In a bid to help homeowners navigate the next few months, Trussle has put together a checklist to try and help the British public navigate a changing market.

  1. Remember you can usually remortgage a full six months before your deal finishes. The advice from us is to take advantage of the current deals sooner rather than later. Previous research from Trussle found that people can save an average of £3,500 a year by remortgaging[3], which is equivalent to 15% of the UK’s average salary.[4] You may have to pay an early repayment charge to your existing lender if you remortgage.
  2. Do you qualify for a green mortgage? A green mortgage essentially rewards you for having an energy efficient home by offering you more favourable rates. Check the status of the home you are currently in or any new purchase (A or B on your EPC certificates) as savings could be made here. Green mortgages can offer lower mortgage rates, cashback when you take out the mortgage, or additional borrowing at lower rates. NatWest, Halifax and Barclays are lenders who offer green mortgages, with NatWest offering a reduced rate on a two-year or a five-year fixed-rate mortgage, along with cashback.[5
  3. Investigate part and part mortgages. If your income is not always steady (for example for those who rely on bonuses or commission payments) and you, therefore, need a lower monthly payment, part and part mortgages could be the way to go. This is where some of the loan is repayment and some is interest only. Good brokers can fit these products to suit your needs and then make sure you have an overpayment clause to allow you to take advantage and pay off more when that extra income comes in.

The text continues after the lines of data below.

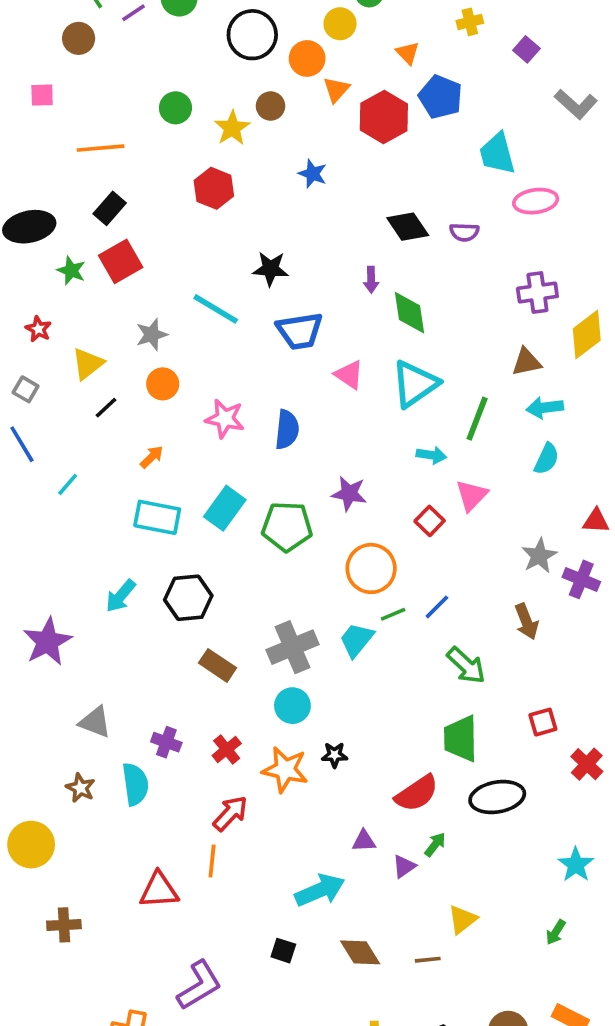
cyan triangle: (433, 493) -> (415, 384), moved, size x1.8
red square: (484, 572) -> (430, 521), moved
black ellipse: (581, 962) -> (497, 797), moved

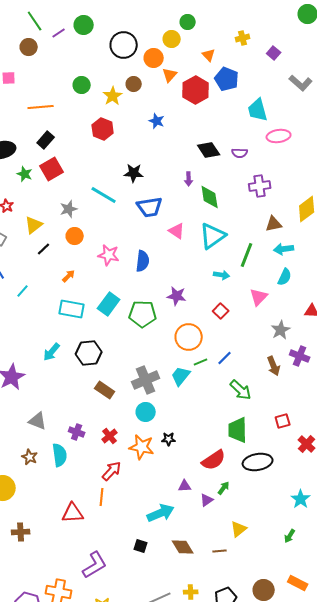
purple cross: (537, 292) -> (260, 186), moved
pink triangle: (472, 495) -> (259, 297), moved
purple cross: (581, 579) -> (300, 356), moved

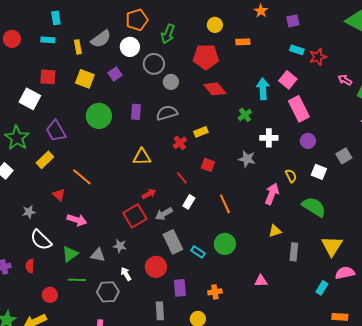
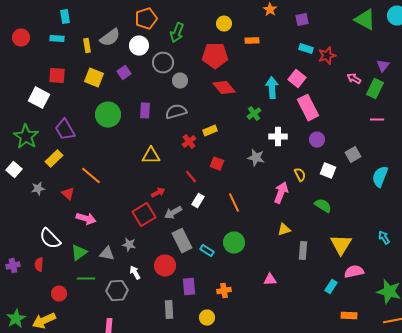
green semicircle: (314, 207) -> (323, 206), size x0.7
gray star: (29, 212) -> (38, 189), moved

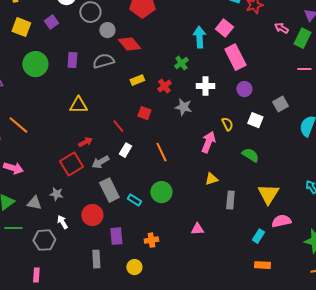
red diamond: (224, 88) -> (129, 44), moved
red cross: (189, 142) -> (164, 86), moved
orange rectangle: (349, 316) -> (262, 265), moved

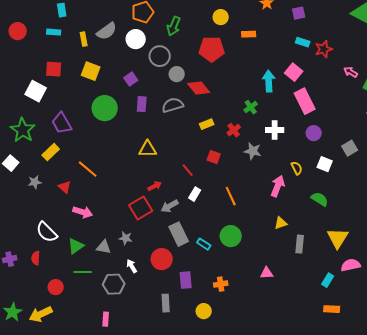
purple square: (51, 22) -> (131, 79), moved

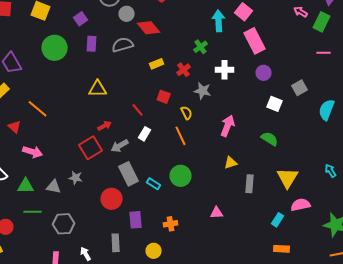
yellow semicircle: (297, 168) -> (187, 113), moved
green triangle: (76, 246) -> (26, 186), turned 36
white arrow: (132, 266) -> (86, 254), moved

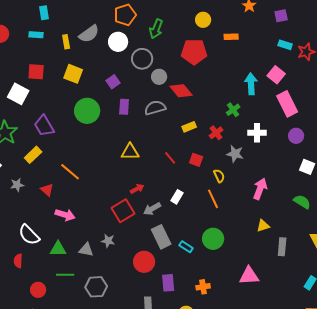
red line: (138, 110) -> (170, 158), moved
pink triangle: (217, 213) -> (249, 276), size x1.5

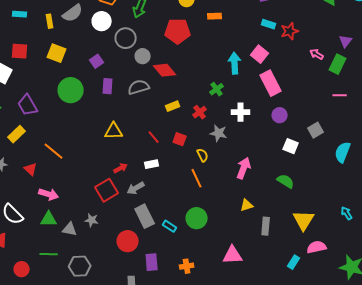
white rectangle: (177, 197) -> (152, 164), moved, turned 48
green triangle: (58, 249) -> (49, 219), moved

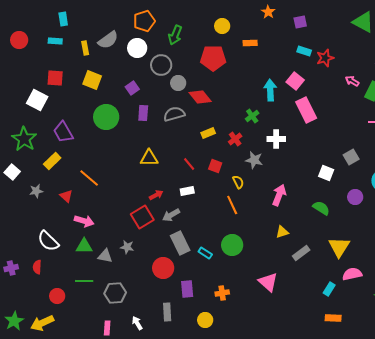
purple circle: (280, 115) -> (355, 197), moved
gray rectangle: (266, 226) -> (301, 253), turned 48
pink triangle: (233, 255) -> (268, 282), turned 45

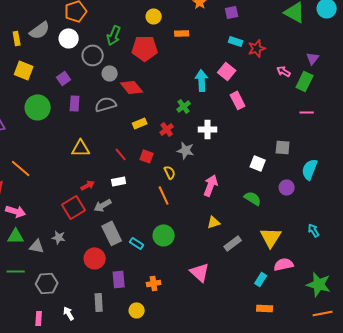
green arrow: (175, 35) -> (114, 35), moved
pink rectangle: (306, 110) -> (238, 100), size x0.7
gray square: (351, 157) -> (283, 147), turned 35

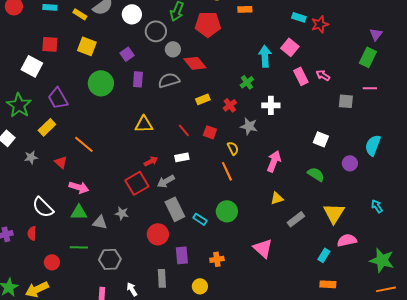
yellow rectangle: (17, 38) -> (80, 14), turned -48
pink arrow: (284, 71) -> (323, 75), moved
gray square: (283, 147) -> (346, 101), moved

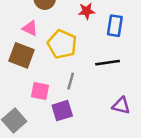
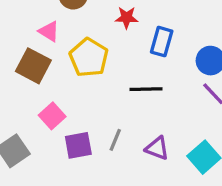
gray line: (71, 81) -> (115, 140), moved
pink square: (40, 91) -> (52, 116), turned 30

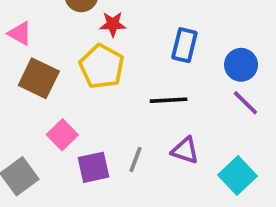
red star: (127, 18) -> (113, 24), moved
pink triangle: (49, 31) -> (20, 33), moved
purple triangle: (157, 148) -> (185, 150), moved

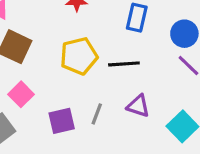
yellow pentagon: (102, 67) -> (79, 56), moved, turned 30
pink square: (62, 135) -> (21, 94), moved

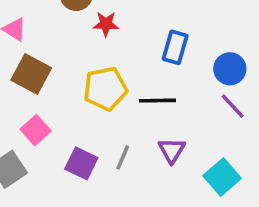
purple triangle: (138, 106) -> (172, 150), turned 40
purple square: (62, 121) -> (81, 163), turned 36

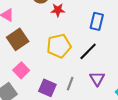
brown square: (31, 74) -> (18, 39), turned 30
black line: (157, 101) -> (88, 51), turned -42

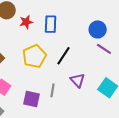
blue rectangle: (97, 21) -> (51, 24), moved

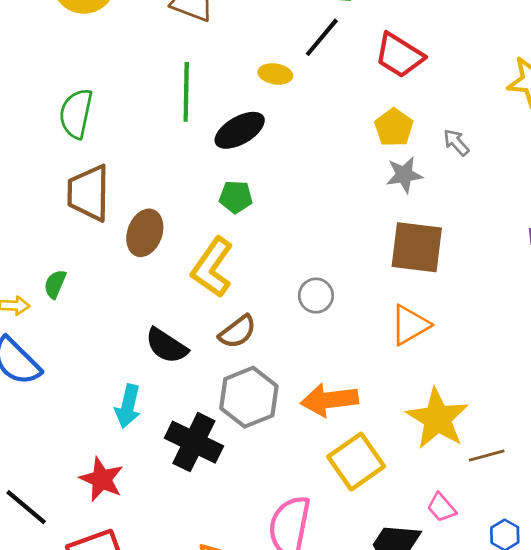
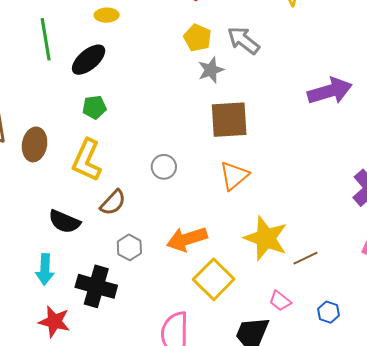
gray arrow: (456, 142) -> (243, 40), size x1.6
gray hexagon: (249, 397) -> (129, 247), size x0.6
red star: (102, 479) -> (54, 322), moved

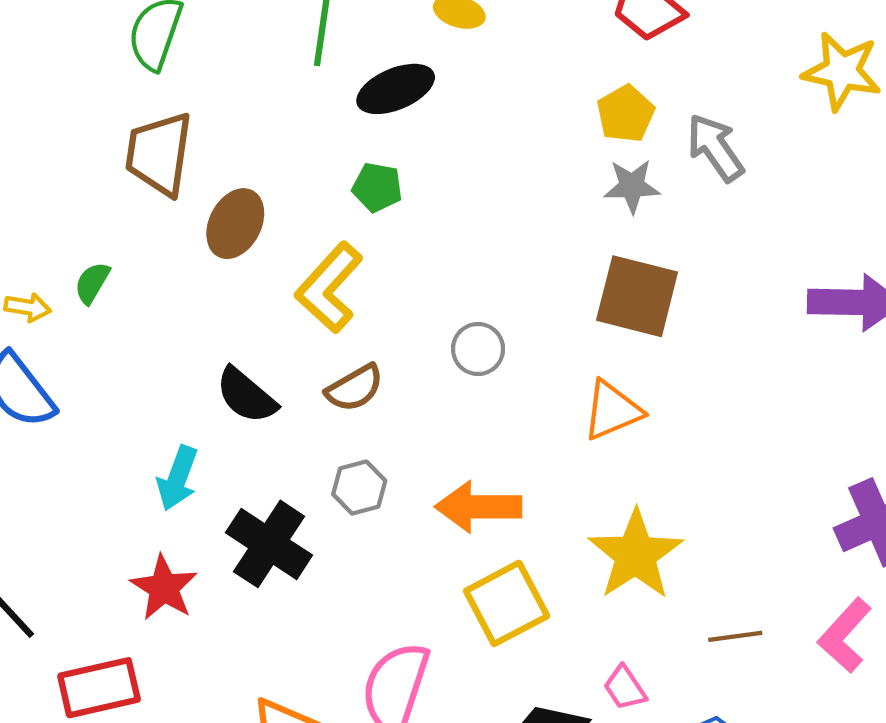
brown line: (305, 258) -> (735, 636), moved

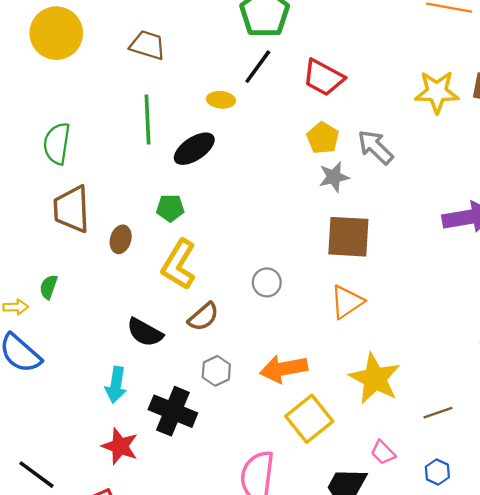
green pentagon: (377, 187) -> (170, 208), moved
brown ellipse: (235, 224) -> (121, 239), size x0.7

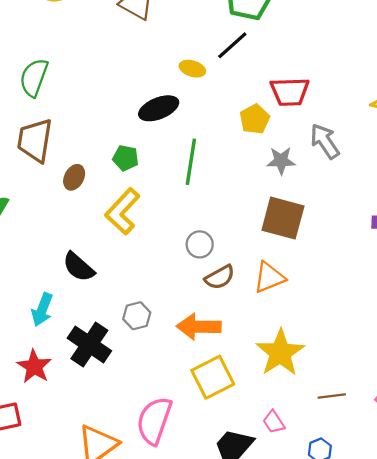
red trapezoid: (323, 77) -> (290, 92), moved, turned -42
green line: (148, 119) -> (191, 162), moved
yellow pentagon: (323, 138) -> (255, 119), moved
brown semicircle: (203, 317) -> (220, 277), moved

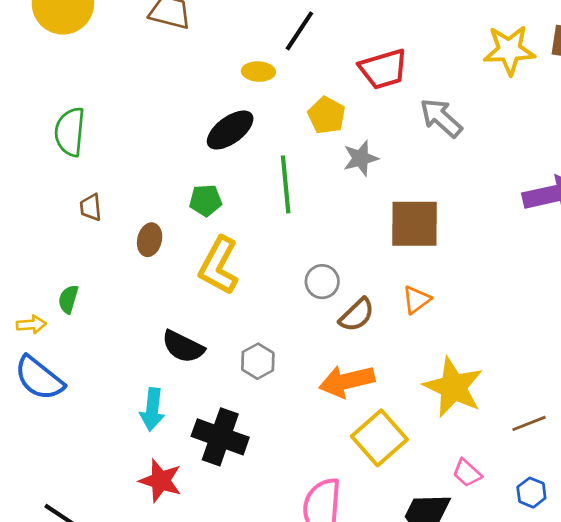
yellow pentagon: (255, 119) -> (327, 115), moved
brown trapezoid: (35, 140) -> (91, 207), size x0.5
gray star: (281, 161) -> (361, 158), moved
orange triangle: (269, 277) -> (416, 300), size x0.7
gray hexagon: (137, 316) -> (258, 361), moved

  1. Think about overpaying. While rates are low, now would be a good time to start paying that bit extra every month, or as a one-off, if you can. Check your criteria as most mortgages allow you to overpay by up to 10% per year and the amount that can be saved by doing this regularly is staggering. Overpaying by just £50 per month can knock almost 2 years off your mortgage and save you over £5,000 during its lifetime.[6]
  1. Ever thought about an offset mortgage? This links your savings account to your mortgage and means lenders will treat any savings you have like mortgage overpayments. You will still be able to dip into the savings you’ve chosen to offset, but this will affect the interest you pay. You will also need to have your savings and mortgage with the same provider.
  1. If you are a FTB try to get as big a deposit as possible. A bigger deposit would mean lower interest rates when it comes to getting a mortgage. It also would make you more eligible for a mortgage at the outset. This might be the time to ask the Bank of Mum & Dad to help out – they probably have a lower interest rate than the standard lenders! This is also completely normal, research has shown that 40% of buyers now need family support to purchase their first home.[7] Ideally, a 20% deposit is a good starting point, but if a 25% were to be obtainable it is likely even better rates will be available. Trussle’s best first time buyer mortgage is a 2 year fixed rate at 1.68% from Principality Building Society[8].

Miles Robinson, head of mortgages at Trussle: “Over the past year, house prices have seen record growth. But, while it’s positive that house prices remain strong, we must face up to what looks to be a difficult winter for household finances. Families are facing a steep rise in energy bills, as well as an increase in the general cost of living. As such, with interest rates on the rise, now is a good time for people to start looking at their outgoings and mortgages are the perfect place to start. Every homeowner has one, but many don’t understand just how much they can be paying by not having the right product for them. Speaking with an independent adviser can help you understand your options and make the best choice. You could potentially save thousands of pounds per year by switching.”